Financial experts expect Federal Reserve to issue quarter-point boost

? Feeling the pinch from the Federal Reserve’s yearlong campaign to raise interest rates? Chances are you have a home equity line of credit or owe money on your credit cards.

But for other borrowers, it’s been a mixed bag. Rates for 30-year mortgages, for example, have gone down.

For savers, rates on a one-year certificate of deposit have risen during the past year, but rates on five-year CDs have barely budged.

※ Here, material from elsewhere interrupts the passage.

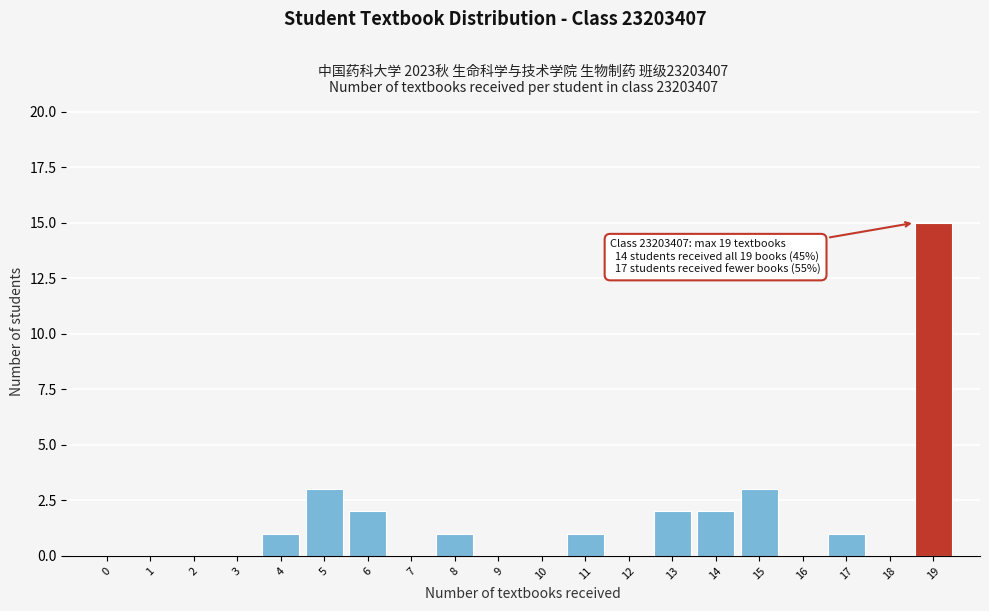

Reading left to right, extract all data points from this chart.

0=0	1=0	2=0	3=0	4=1	5=3	6=2	7=0	8=1	9=0	10=0	11=1	12=0	13=2	14=2	15=3	16=0	17=1	18=0	19=15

“It’s a mixed picture. Short-term rates have climbed from extremely low levels, while long-term rates are at or near historic lows,” said Lynn Reaser, chief economist at Banc of America Capital Management. “This discrepancy in rates has affected borrowers and savers.”

A puzzled Fed Chairman Alan Greenspan has called the divergence of short-term rates and long-term rates a “conundrum.”

Greenspan and his Fed colleagues are poised to raise their key short-term interest rate, the federal funds rate, by one-quarter of a percentage point to 3.25 percent when they wrap up a two-day meeting Thursday.

Year of change

Here are average interest rates for various financial products, compared with a year earlier, according to Bankrate.com:

¢ 30-year mortgage – 5.57 percent, down from 6.25 percent.

¢ One-year CD – 2.76 percent, up from 1.51 percent.

¢ Five-year CD – 3.73 percent, up from 3.60 percent.

¢ 10-year Treasury note – 3.97 percent, down from about 4.8 percent.

¢ Auto loan – 7.84 percent, up from 7.43 percent.

¢ Variable-rate credit card – 13.04 percent in the spring, up from 10.76 percent.

¢ Home equity line of credit – 6.2 percent, up from 4.7 percent.

That would be the ninth such increase since June 2004, when the Fed began to tighten credit.

In response, commercial banks are expected to boost their prime lending rates by a corresponding amount to 6.25 percent, which would be the highest since the summer of 2001.

Before the Fed embarked on its rate-raising campaign, the prime rate, used for many short-term consumer loans, stood at 4 percent, the lowest level since 1958; the federal funds rate, the interest banks charge each other on overnight loans, was at 1 percent, a 46-year low.

Extraordinarily low rates had once been needed to rescue the economy from the 2001 recession, the terror attacks and a wave of corporate scandals that had rocked Wall Street. But the Fed during the last year has been gradually reining in the easy credit, an approach aimed at preventing inflation from becoming a problem while keeping the economy growing.